Отец говорил: бесполезная.
Исповедник говорил: душа в лености смердит хуже тела.
Анна на всё это отвечала одинаково — пожимала плечом, кривила рот и делала ещё хуже.
Телега подскочила на камне, сундук ударился углом о борт. Агнесса резко вскинула голову.
— Сиди прямо, — сказала она, глядя не на сундук, а на дочь. — Хоть раз в жизни веди себя как женщина.
Анна лениво повернулась к ней.
— А я кто? Осёл?
— Ты почти им и стала.
— Осла хотя бы не тащат в горы на продажу.
У матери задёргалась тонкая жилка у виска. Этьен, ехавший сбоку, услышал и глухо бросил, не оборачиваясь:
— Закрой рот.
Анна вытянула губы, изображая покорность, и на мгновение действительно замолчала. Только на мгновение. Молчать она не умела так же, как не умела штопать, прясть, молиться без зевоты и держать язык за зубами.
Она высунулась из телеги, чтобы посмотреть вниз, на дорогу. Под колёсами хлюпала грязь, между камнями стекала мутная талая вода. Дальше, за изломом тропы, темнели сосны, а ещё ниже блестела река — быстрая, ледяная, с белыми шапками пены. Весна только-только сдвинулась с места.

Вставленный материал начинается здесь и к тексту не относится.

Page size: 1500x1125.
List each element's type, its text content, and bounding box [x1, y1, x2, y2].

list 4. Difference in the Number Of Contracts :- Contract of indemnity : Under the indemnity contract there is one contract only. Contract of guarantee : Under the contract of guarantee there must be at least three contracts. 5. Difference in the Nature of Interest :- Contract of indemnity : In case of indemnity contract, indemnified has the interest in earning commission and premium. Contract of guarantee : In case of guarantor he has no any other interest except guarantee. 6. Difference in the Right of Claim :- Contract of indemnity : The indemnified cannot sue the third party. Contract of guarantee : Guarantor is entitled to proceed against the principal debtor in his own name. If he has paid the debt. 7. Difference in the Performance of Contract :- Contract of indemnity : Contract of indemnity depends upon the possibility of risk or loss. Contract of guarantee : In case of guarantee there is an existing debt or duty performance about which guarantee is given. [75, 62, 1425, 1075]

На тёплых склонах уже проступала молодая трава, но в расщелинах, куда не заглядывало солнце, ещё лежал серый снег. Воздух пах смолой, мокрой корой, конским потом и талой водой. Горы давили сверху, как стены.
Анна ненавидела эту дорогу, ненавидела холод, ненавидела лес, ненавидела всё, что было не городом, не лавкой, не шумным рынком, где можно спрятаться в толпе, подслушать грубые шутки кожевников, улыбнуться чужому молодому рту и сделать вид, что жизнь — длинная, а расплата бывает только в проповедях.
Теперь расплата ехала рядом с ней в образе матери.
Агнесса, будто угадав её мысли, сказала ровно:
— Госпожа Беатриса де Монревель оказала нам честь, согласившись принять тебя в дом.
Анна фыркнула.
— Приданое оказало честь. Не я.
— И это больше, чем ты заслужила.
— Ах, конечно. Я же грязь. Ты это с утра ещё не говорила.
— Я скажу столько раз, сколько потребуется, пока в твою глупую голову хоть что-нибудь войдёт.
— Поздновато. Вы меня уже везёте. В горы. К охотникам, скорнякам и ветру в щелях. Какая теперь разница, что войдёт в мою голову? Мне бы шапку потеплее.
Мать так резко сжала чётки, что костяные бусины скрипнули.
— Не смей издеваться.
— А что мне ещё остаётся? Монастырь меня не взял. Любезный брат Готье из Сен-Мартена так краснел, когда говорил, что мои обеты не будут угодны Господу, будто сам грешил со мной на сеновале.